WHAT IS REQUIRED:
An exact copy of every entry below is required, and no picture may appear in it.

Items listed in a dataset
|---|

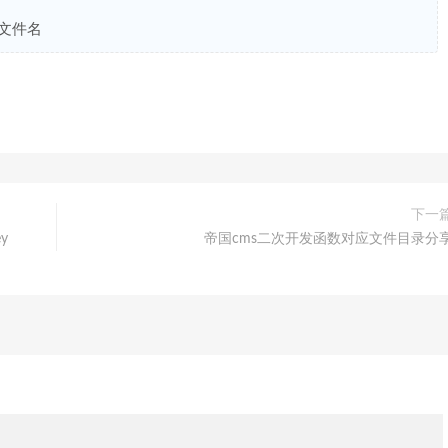
原文件名
下一
y
帝国cms二次开发函数对应文件目录分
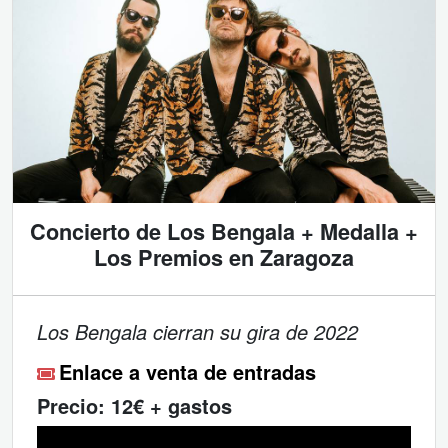
Concierto de Los Bengala + Medalla +
Los Premios en Zaragoza
Los Bengala cierran su gira de 2022
Enlace a venta de entradas
Precio:
12€ + gastos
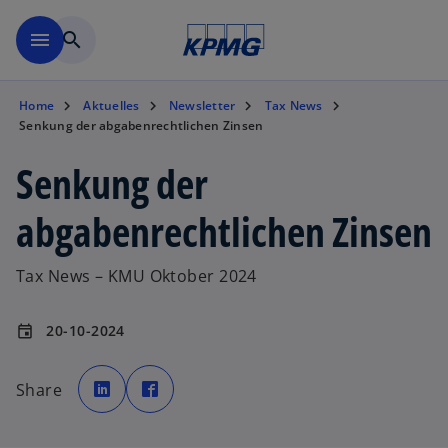
Zurück zur Inhaltsseite
menu
search
Home
Aktuelles
Newsletter
Tax News
Senkung der abgabenrechtlichen Zinsen
Senkung der
abgabenrechtlichen Zinsen
Tax News – KMU Oktober 2024
20-10-2024
event
w
w
i
i
Share
r
r
d
d
i
i
n
n
e
e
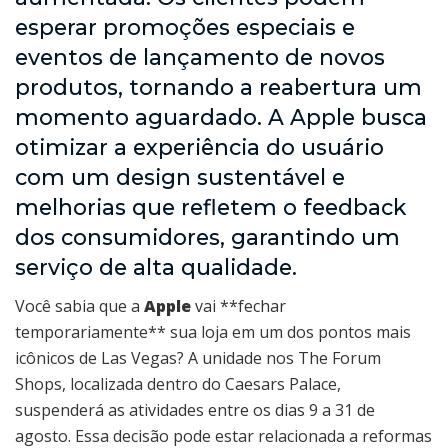
esperar promoções especiais e
eventos de lançamento de novos
produtos, tornando a reabertura um
momento aguardado. A Apple busca
otimizar a experiência do usuário
com um design sustentável e
melhorias que refletem o feedback
dos consumidores, garantindo um
serviço de alta qualidade.
Você sabia que a
Apple
vai **fechar
temporariamente** sua loja em um dos pontos mais
icônicos de Las Vegas? A unidade nos The Forum
Shops, localizada dentro do Caesars Palace,
suspenderá as atividades entre os dias 9 a 31 de
agosto. Essa decisão pode estar relacionada a reformas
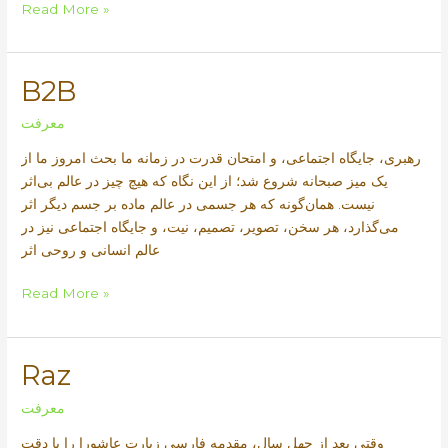
wail
Read More »
B2B
معرفت
رهبری، جایگاه اجتماعی، و امتحان قدرت در زمانه ما بحث امروز ما از
یک میز صبحانه شروع شد؛ از این نگاه که هیچ چیز در عالم بی‌اثر
نیست. همان‌گونه که هر جسمی در عالم ماده بر جسم دیگر اثر
می‌گذارد، هر سخن، تصویر، تصمیم، نیت، و جایگاه اجتماعی نیز در
عالم انسانی و روحی اثر
B2B
Read More »
Raz
معرفت
وقتی بعد از چهل سال، مقدمه فارسی زیارت عاشورا را با دقت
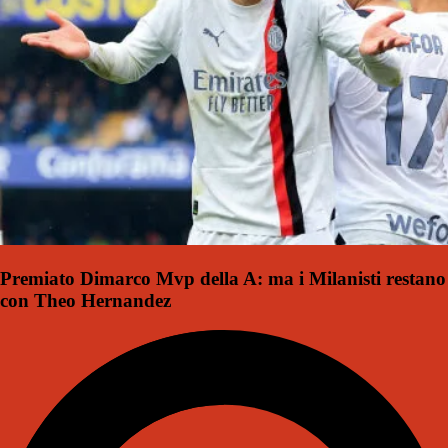
Premiato Dimarco Mvp della A: ma i Milanisti restano
con Theo Hernandez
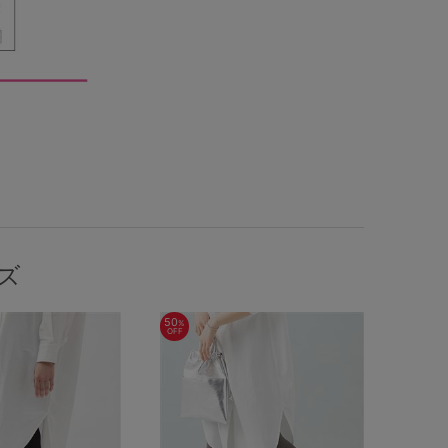
ズ
50
%
OFF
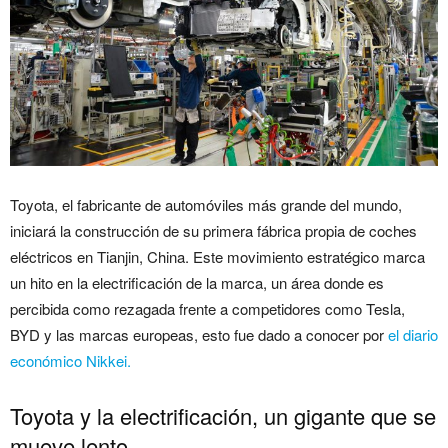
Toyota, el fabricante de automóviles más grande del mundo,
iniciará la construcción de su primera fábrica propia de coches
eléctricos en Tianjin, China. Este movimiento estratégico marca
un hito en la electrificación de la marca, un área donde es
percibida como rezagada frente a competidores como Tesla,
BYD y las marcas europeas, esto fue dado a conocer por
el diario
económico Nikkei.
Toyota y la electrificación, un gigante que se
mueve lento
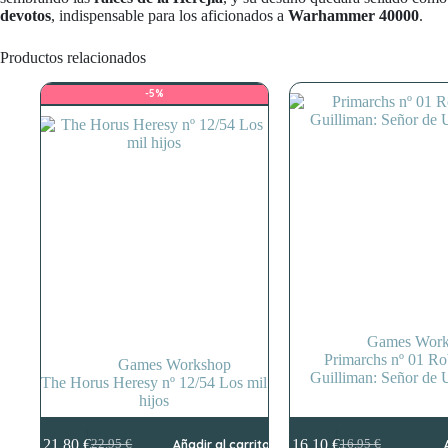
devotos
, indispensable para los aficionados a
Warhammer 40000
.
Productos relacionados
-5%
Games Work
Primarchs nº 01 Ro
Games Workshop
Guilliman: Señor de 
The Horus Heresy nº 12/54 Los mil
hijos
21,80
€
16,10
€
22,95
€
Añadir al carrito
16,95
€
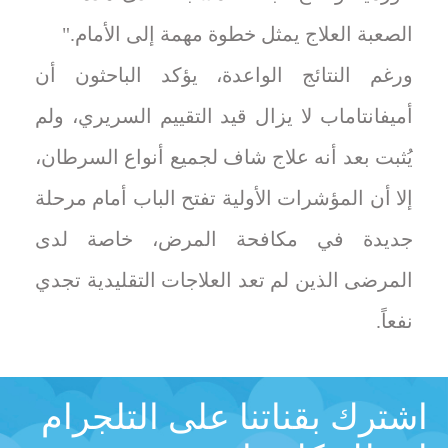
الصعبة العلاج يمثل خطوة مهمة إلى الأمام."
ورغم النتائج الواعدة، يؤكد الباحثون أن
أميفانتاماب لا يزال قيد التقييم السريري، ولم
يُثبت بعد أنه علاج شاف لجميع أنواع السرطان،
إلا أن المؤشرات الأولية تفتح الباب أمام مرحلة
جديدة في مكافحة المرض، خاصة لدى
المرضى الذين لم تعد العلاجات التقليدية تجدي
نفعاً.
اشترك بقناتنا على التلجرام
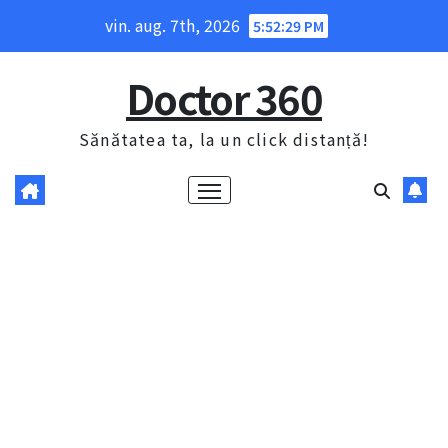
Skip
vin. aug. 7th, 2026
5:52:30 PM
to
content
Doctor 360
Sănătatea ta, la un click distanță!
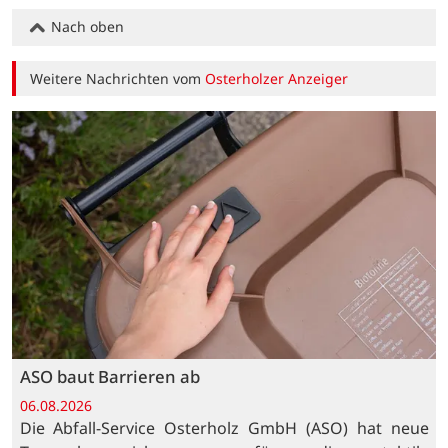
Nach oben
Weitere Nachrichten vom
Osterholzer Anzeiger
ASO baut Barrieren ab
06.08.2026
Die Abfall-Service Osterholz GmbH (ASO) hat neue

|---|

ANSWER AREA:
原文件名
下一
y
帝国cms二次开发函数对应文件目录分
Concierto de Los Bengala + Medalla +
Los Premios en Zaragoza
Los Bengala cierran su gira de 2022
Enlace a venta de entradas
Precio:
12€ + gastos
Zurück zur Inhaltsseite
menu
search
Home
Aktuelles
Newsletter
Tax News
Senkung der abgabenrechtlichen Zinsen
Senkung der
abgabenrechtlichen Zinsen
Tax News – KMU Oktober 2024
20-10-2024
event
w
w
i
i
Share
r
r
d
d
i
i
n
n
e
e
esperar promoções especiais e
eventos de lançamento de novos
produtos, tornando a reabertura um
momento aguardado. A Apple busca
otimizar a experiência do usuário
com um design sustentável e
melhorias que refletem o feedback
dos consumidores, garantindo um
serviço de alta qualidade.
Você sabia que a
Apple
vai **fechar
temporariamente** sua loja em um dos pontos mais
icônicos de Las Vegas? A unidade nos The Forum
Shops, localizada dentro do Caesars Palace,
suspenderá as atividades entre os dias 9 a 31 de
agosto. Essa decisão pode estar relacionada a reformas
wail
Read More »
B2B
معرفت
رهبری، جایگاه اجتماعی، و امتحان قدرت در زمانه ما بحث امروز ما از
یک میز صبحانه شروع شد؛ از این نگاه که هیچ چیز در عالم بی‌اثر
نیست. همان‌گونه که هر جسمی در عالم ماده بر جسم دیگر اثر
می‌گذارد، هر سخن، تصویر، تصمیم، نیت، و جایگاه اجتماعی نیز در
عالم انسانی و روحی اثر
B2B
Read More »
Raz
معرفت
وقتی بعد از چهل سال، مقدمه فارسی زیارت عاشورا را با دقت
Premiato Dimarco Mvp della A: ma i Milanisti restano
con Theo Hernandez
ズ
50
%
OFF
Toyota, el fabricante de automóviles más grande del mundo,
iniciará la construcción de su primera fábrica propia de coches
eléctricos en Tianjin, China. Este movimiento estratégico marca
un hito en la electrificación de la marca, un área donde es
percibida como rezagada frente a competidores como Tesla,
BYD y las marcas europeas, esto fue dado a conocer por
el diario
económico Nikkei.
Toyota y la electrificación, un gigante que se
mueve lento
devotos
, indispensable para los aficionados a
Warhammer 40000
.
Productos relacionados
-5%
Games Work
Primarchs nº 01 Ro
Games Workshop
Guilliman: Señor de 
The Horus Heresy nº 12/54 Los mil
hijos
21,80
€
16,10
€
22,95
€
Añadir al carrito
16,95
€
الصعبة العلاج يمثل خطوة مهمة إلى الأمام."
ورغم النتائج الواعدة، يؤكد الباحثون أن
أميفانتاماب لا يزال قيد التقييم السريري، ولم
يُثبت بعد أنه علاج شاف لجميع أنواع السرطان،
إلا أن المؤشرات الأولية تفتح الباب أمام مرحلة
جديدة في مكافحة المرض، خاصة لدى
المرضى الذين لم تعد العلاجات التقليدية تجدي
نفعاً.
اشترك بقناتنا على التلجرام
Skip
vin. aug. 7th, 2026
5:52:30 PM
to
content
Doctor 360
Sănătatea ta, la un click distanță!
Nach oben
Weitere Nachrichten vom
Osterholzer Anzeiger
ASO baut Barrieren ab
06.08.2026
Die Abfall-Service Osterholz GmbH (ASO) hat neue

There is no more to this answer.